» **Instructions to follow**
Every line in the records below that holds the word "look" is to be copied.

Transcribed page contents:

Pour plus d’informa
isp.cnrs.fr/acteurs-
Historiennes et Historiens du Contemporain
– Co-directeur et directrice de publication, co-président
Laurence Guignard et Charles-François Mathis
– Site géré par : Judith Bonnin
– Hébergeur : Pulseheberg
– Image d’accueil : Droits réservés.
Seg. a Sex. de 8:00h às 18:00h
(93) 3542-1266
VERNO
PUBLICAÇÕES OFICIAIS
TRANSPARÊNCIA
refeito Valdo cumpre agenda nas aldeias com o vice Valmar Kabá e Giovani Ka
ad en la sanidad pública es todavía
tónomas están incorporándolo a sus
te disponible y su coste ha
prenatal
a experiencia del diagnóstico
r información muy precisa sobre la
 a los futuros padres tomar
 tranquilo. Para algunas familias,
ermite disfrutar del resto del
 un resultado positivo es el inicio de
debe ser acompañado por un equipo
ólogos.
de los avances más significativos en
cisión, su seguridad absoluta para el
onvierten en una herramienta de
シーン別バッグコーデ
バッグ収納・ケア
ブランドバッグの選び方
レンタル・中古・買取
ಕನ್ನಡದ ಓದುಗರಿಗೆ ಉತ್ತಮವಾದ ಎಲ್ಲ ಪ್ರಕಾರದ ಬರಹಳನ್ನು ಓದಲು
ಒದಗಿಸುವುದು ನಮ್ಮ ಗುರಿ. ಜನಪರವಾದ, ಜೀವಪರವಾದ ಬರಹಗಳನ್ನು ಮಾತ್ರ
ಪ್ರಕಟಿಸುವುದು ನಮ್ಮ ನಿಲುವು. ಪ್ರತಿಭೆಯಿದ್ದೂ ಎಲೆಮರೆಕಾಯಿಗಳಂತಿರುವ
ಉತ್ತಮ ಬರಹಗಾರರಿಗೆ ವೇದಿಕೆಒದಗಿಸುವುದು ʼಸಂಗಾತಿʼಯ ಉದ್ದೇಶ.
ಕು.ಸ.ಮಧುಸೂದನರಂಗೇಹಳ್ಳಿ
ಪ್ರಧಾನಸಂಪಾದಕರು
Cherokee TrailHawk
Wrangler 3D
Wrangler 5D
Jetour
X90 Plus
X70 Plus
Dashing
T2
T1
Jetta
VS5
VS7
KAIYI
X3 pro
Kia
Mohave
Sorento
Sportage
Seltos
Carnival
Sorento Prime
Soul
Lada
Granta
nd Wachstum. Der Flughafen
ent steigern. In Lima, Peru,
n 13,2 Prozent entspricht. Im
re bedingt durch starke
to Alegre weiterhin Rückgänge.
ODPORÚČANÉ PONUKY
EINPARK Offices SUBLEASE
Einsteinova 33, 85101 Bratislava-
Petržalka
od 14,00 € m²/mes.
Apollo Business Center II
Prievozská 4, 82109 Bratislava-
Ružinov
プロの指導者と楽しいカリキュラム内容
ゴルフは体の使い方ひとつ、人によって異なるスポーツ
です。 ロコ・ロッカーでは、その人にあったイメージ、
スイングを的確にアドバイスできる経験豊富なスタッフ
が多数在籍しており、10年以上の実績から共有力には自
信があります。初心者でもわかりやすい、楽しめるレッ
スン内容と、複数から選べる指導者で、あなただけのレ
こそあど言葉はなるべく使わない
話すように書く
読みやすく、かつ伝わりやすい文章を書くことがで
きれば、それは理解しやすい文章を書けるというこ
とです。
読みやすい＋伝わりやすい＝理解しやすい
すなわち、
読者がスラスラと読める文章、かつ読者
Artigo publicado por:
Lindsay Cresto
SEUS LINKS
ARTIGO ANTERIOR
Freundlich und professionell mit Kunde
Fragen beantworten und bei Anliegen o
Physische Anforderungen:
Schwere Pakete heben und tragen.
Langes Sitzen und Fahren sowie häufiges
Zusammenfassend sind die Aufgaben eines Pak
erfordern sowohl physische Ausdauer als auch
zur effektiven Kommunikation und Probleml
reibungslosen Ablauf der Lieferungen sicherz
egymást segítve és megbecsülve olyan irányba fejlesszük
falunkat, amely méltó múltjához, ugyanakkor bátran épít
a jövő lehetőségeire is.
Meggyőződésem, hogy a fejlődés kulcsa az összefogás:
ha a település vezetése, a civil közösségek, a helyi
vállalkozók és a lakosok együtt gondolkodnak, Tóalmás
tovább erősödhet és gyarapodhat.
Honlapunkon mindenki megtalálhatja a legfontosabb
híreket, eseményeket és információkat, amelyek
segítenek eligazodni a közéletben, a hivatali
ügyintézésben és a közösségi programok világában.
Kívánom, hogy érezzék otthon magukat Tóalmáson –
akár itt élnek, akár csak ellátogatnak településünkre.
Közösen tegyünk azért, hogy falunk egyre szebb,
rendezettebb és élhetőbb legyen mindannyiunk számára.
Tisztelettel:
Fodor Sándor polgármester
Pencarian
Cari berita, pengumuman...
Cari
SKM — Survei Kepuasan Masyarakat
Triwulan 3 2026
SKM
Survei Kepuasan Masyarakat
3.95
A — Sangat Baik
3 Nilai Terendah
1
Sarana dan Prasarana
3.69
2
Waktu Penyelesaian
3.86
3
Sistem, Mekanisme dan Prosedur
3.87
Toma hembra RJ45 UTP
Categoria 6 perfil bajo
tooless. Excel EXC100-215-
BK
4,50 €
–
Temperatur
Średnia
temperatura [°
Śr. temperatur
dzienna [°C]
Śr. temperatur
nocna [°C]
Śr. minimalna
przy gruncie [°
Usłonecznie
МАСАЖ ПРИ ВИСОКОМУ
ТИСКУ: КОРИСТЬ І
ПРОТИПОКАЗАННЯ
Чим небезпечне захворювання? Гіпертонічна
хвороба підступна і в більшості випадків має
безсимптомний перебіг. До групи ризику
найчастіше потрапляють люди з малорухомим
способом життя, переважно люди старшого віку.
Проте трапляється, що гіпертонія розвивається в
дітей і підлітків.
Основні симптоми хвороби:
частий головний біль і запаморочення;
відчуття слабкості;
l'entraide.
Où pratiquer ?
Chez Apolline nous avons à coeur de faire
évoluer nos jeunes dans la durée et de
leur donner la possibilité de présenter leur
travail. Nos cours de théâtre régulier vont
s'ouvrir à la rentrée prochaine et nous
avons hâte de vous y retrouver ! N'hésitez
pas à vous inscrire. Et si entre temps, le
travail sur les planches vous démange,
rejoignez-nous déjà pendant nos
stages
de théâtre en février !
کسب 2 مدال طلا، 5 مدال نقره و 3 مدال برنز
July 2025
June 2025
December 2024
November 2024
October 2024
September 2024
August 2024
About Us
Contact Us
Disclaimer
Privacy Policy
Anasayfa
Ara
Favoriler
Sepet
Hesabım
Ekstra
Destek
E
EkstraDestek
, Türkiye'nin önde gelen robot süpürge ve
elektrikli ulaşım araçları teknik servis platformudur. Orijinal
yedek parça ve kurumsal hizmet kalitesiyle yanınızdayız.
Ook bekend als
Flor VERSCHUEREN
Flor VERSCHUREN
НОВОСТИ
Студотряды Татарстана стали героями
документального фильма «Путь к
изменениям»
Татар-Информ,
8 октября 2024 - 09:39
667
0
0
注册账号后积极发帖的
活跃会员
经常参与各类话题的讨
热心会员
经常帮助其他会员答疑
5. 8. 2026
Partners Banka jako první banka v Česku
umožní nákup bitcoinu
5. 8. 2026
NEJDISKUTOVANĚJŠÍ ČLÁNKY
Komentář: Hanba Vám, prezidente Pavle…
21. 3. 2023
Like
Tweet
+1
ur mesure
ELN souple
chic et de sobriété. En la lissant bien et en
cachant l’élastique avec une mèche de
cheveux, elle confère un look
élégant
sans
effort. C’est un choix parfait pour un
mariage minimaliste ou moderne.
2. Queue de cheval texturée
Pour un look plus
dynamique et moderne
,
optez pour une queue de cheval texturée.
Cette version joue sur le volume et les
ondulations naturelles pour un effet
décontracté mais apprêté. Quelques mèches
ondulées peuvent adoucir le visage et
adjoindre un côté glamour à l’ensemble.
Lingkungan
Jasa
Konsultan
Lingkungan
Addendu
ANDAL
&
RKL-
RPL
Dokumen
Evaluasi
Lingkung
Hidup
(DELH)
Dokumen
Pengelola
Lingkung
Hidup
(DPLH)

» **Result**
cheveux, elle confère un look
Pour un look plus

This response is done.